Одна секунда. Пять. Десять. Двадцать. Пятьдесят. Пятьдесят одна, пятьдесят две, пятьдесят три... Чем дольше делаешь упражнение — тем сильнее пытаешься считать. Руки, пресс, ноги, грудь, все мышцы напряжены. Зачастую важно не количество повторений, а их качество.

Кронштадт слез с турника. Крепкий, достаточно высокий, с бородой, недавно подстриженной, но успевшей отрасти. Волосы у него были лишь по центру головы, средней длины, а по бокам было сострижено. Цвета они были черного. Глаза у мужчины были темные.

В зале горели лампы и людей не было вообще. Обычно народ собирается тренироваться с семи до десяти, после работы или учебы. Но некоторые, которым не нравятся большие скопления людей, или люди по отдельности в принципе, предпочитают проводить тренировки рано утром или поздно вечером. Кронштадт был из тех, кто занимался вечером. Он достаточно поздно вставал и достаточно поздно ложился. Но первым делом после подъема он всегда проводил лёгкую тренировку. Тренировка начиналась с разминки. Разминка перерастала в пробежку.
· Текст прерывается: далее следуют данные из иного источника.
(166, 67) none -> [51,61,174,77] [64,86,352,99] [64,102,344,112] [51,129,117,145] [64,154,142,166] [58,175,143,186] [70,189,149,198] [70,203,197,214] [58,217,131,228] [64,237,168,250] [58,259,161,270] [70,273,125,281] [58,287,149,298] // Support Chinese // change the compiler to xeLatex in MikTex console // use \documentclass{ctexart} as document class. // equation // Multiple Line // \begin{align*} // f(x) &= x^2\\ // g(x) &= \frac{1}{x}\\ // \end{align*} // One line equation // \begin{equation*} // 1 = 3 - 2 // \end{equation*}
И так день за днем.

Подняв голову вверх, Кронштадт постоял так с половину минуты. Затем он вышел из зала, достиг раздевалки, переоделся, облачился в зимнюю темно-синюю куртку и вышел на улицу. Московская ночь встретила его безжизненным светом фонарей и снегопадом, недавно снова атаковавшим город. На улице, как ни странно, было тихо. Ведь всем было известно, и коренным жителям, и провинциалам — в столице тихо не бывает. Но, видимо, это было не всегда так.
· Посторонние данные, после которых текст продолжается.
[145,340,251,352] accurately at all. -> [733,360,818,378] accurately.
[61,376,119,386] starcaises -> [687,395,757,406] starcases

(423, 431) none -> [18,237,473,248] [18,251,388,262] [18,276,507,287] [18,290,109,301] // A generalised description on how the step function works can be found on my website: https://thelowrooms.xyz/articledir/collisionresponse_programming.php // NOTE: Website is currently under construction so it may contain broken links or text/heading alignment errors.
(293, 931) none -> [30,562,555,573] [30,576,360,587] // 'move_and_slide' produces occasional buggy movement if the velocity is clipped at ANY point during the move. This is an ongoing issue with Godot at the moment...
Автомагистраль виднелась в правой стороне, ближе к Москве-Сити и Москве-реке. Она не утихала никогда, и ее шум доносился и досюда. Но если находиться в квартире, закрыв при этом окна, можно было насладиться полной тишиной и спокойствием. За это Кронштадт любил свой район и свою небольшую квартиру. Пройдя пешком примерно с километр, он зашел в подъезд старой панельки, поднялся на четвертый этаж из девяти и отпер дверь. Дом встретил его темнотой и теплой. Пес Догг, черный лабрадор, вынырнул из этой темноты почти без единого звука, глянув на хозяина. Кронштадт, по натуре свой холодный и неулыбчивый, улыбнулся другу. Этот приятель делал его квартиру гораздо уютнее, чем она была без него. Так уж происходит с собаками.

Кронштадт разделся, покормил пса и перекусил сам. Затем, в одних трусах и майке, уселся в старое красное кресло в спальне. Его район, изрытый строительными машинами и превращенный едва ли в свалку, уже спал.

Тут завибрировал телефон. Древний, кнопочный, но с отличной связью и хорошим динамиком. Кронштадт взял трубку. Звонил Леха.

— Да?

— Здорово.

— Здорово.

— Как оно?

— Как обычно.

— Понятно. Пса покормил? Впрочем, глупый вопрос. Я звоню по поводу клуба. У нас новенький нарисовался.

Кронштадт не ответил. Леха вздохнул.

— Сегодня избил Мигеля как собаку. А, извини. Ну, ты понял.

— Мигеля несложно избить, как собаку.

— Да, но не новичку. Этого парня раньше никто не видел. Ну, вроде как.

— Зовут как?

— Не помню. Какой-то там Крокотанский. Уточнить надо.

— Звони как уточнишь, — Кронштадт собрался бросить трубку.

— Да подожди ты. Я не просто так позвонил. Ты можешь и дальше говорить, что тебе есть с кем драться, но тогда какой смысл высматривать достойных новичков? Дело, значит, еще произошло. Крампуса сбил автобус с новогодними игрушками. Он в коме.

Кронштадт сжал челюсти, едва не выругавшись. Самообладание выше всего.